Does your program work with underserved populations?
The population of Milton has many socioeconomically underserved residents. We also work closely with the Community Health Centers of Burlington which serve a large refugee population. As part of the Milton Family Practice / Community Medicine rotation, our residents work at the Community Health Centers, farm worker clinics, the Safe Harbor Clinic (which is a medical and dental clinic offering no-cost appointments and walk-ins for adults and families experiencing homelessness), the Pearl Street Youth Center, which provides counseling services for youth and young adults through age 25 and special services for at-risk youth, homeless teens and young adults as well as the crisis center. Residents also rotate at the transgender clinic and practice at rural Vermont family medicine offices.
Does the residency clinic use an electronic medical record?
The Family Medicine offices in Milton and UVM Medical Center have an integrated EHR based on the EPIC system. All of the clinical documentation, labs, imaging, messaging, and prescribing is done through the EHR. Advanced family medicine practice in a patient-centered medical home is enhanced by the EHR. We have recently implemented Care-Everywhere, offered by EPIC. With patient consent, we are able to directly obtain records from other institutions who use EPIC.
Upon graduation, where do your residents go?
Approximately half of the residency graduates remain in Vermont. About 44% have chosen academic careers and about 20% practice obstetrics. Another 20% have gone on to fellowships in Addiction Medicine, Clinical Informatics, Emergency Medicine, Geriatrics, Global Health, Obstetrics/ Maternal-Child Health, Palliative Care and Sports Medicine. See a comprehensive list of where our previous residents have gone.
When was the program established?
The University of Vermont College of Medicine (UVM) and UVM Medical Center (Medical Center Hospital Campus) established the residency program in Family Practice in 1972. The Program fulfills all requirements of the American Board of Family Medicine and has had continued accreditation by the Accreditation Council for Graduate Medical Education since 1975. This is a strong outside objective endorsement of the quality of our residency program.
What makes this program unique from other Family Medicine residency programs?

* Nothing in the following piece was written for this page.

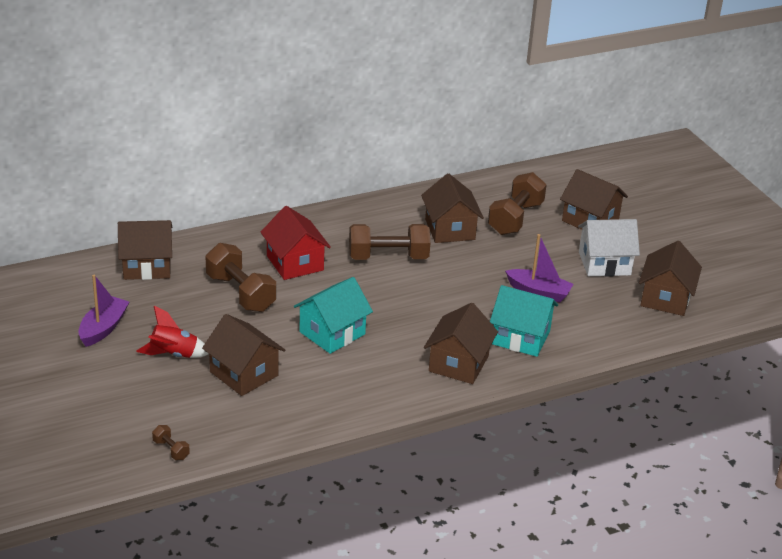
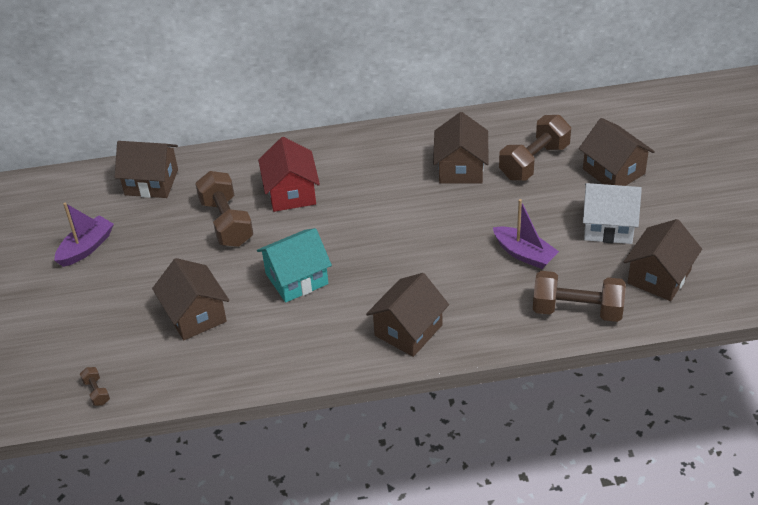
camera: 20 degrees right, 10 degrees up
red rocket [137,306,209,358] -> none
brown dumbbell [349,224,430,260] -> brown dumbbell moved to [533,271,626,322]
turquoise house [490,285,558,357] -> none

We combine an academic medical center with a rural family medicine practice 14 miles away. Our real strength is in our diverse faculty, strong and committed residents, and amazing staff. Family Medicine is highly regarded within the hospital and represented outside the hospital with numerous referring physicians around the area and state. Our team works extremely well with other services in the hospital.
How well do residents do on board certification exams?
Over the past 5 years, our residency graduates have a 100% pass rate on the American Board of Family Medicine certification examinations. The average score over five years was 547, above the national average of 539.
What sorts of perks are offered?
Membership in the AAFP is paid for all residents. Residents receive a meal card allowance, free parking, continuing medical education funds, three weeks of vacation, one week of personal / sick time, plus four days off over at least one of the major holidays each year.
Is the University of Vermont a good institution for residency training?
It is the best academic tertiary care Level I Trauma center with a community hospital feel – a collegial atmosphere amongst all specialties with patient-centeredness at the heart of care. Faculty are dedicated to teaching and to scholarly activity.
Does your program have a Family Medicine Inpatient Service?
The University of Vermont Family Medicine Residency has its own inpatient hospital service, which services any patients from our community who might require admission to the hospital. Our team is made up of one G1, one G2, and one G3 resident supervised by an on-site faculty member. Family medicine faculty lead daily morning rounds, teaching and radiology rounds, and supervise inpatient procedures. We work closely with hospital staff including nurses, physical therapists, consultants, pharmacists, and our dedicated Family Medicine case manager. One of the primary missions for our Family Medicine inpatient service is to provide quality, patient-centered care.
Will I have the opportunity to do scholarly activity like research or writing journal articles?
Our program is a member of the Family Physicians Inquiry Network (FPIN) and requires residents to participate in scholarly activities such as presenting grand rounds, publishing in the Evidence-Based Practice Journal and presenting posters and publications at national conferences.
The department has a research division led by one of our faculty that helps faculty and residents develop, coordinate, implement, analyze, and disseminate projects and project data, and assists with grant writing and project evaluation. Residents work closely with faculty in Milton to provide quality improvement at the Milton Family Practice. The emphasis is on evidence-based practice, personal development and leadership of health systems.
How much OB do residents do?
Our average resident does about 75 deliveries. Those who choose to include OB in their practice can do electives and do quite a bit more. All residents are required to have three continuity deliveries. Those wanting to practice OB in the future are encouraged to follow at least 10 continuity patients.
How often will I be on call?
In your first year, there will be four months with no call. Our services have a night float system in place, so there is no overnight call on FMS and OB rotations. Night rotations occur in your second half of your second month of OB in your first year, your second year OB rotation, and one second and third Family Medicine service month.
When rotating on inpatient medicine services, they also employ a night float system. They have daytime long calls, which go until 7PM, but no overnight calls.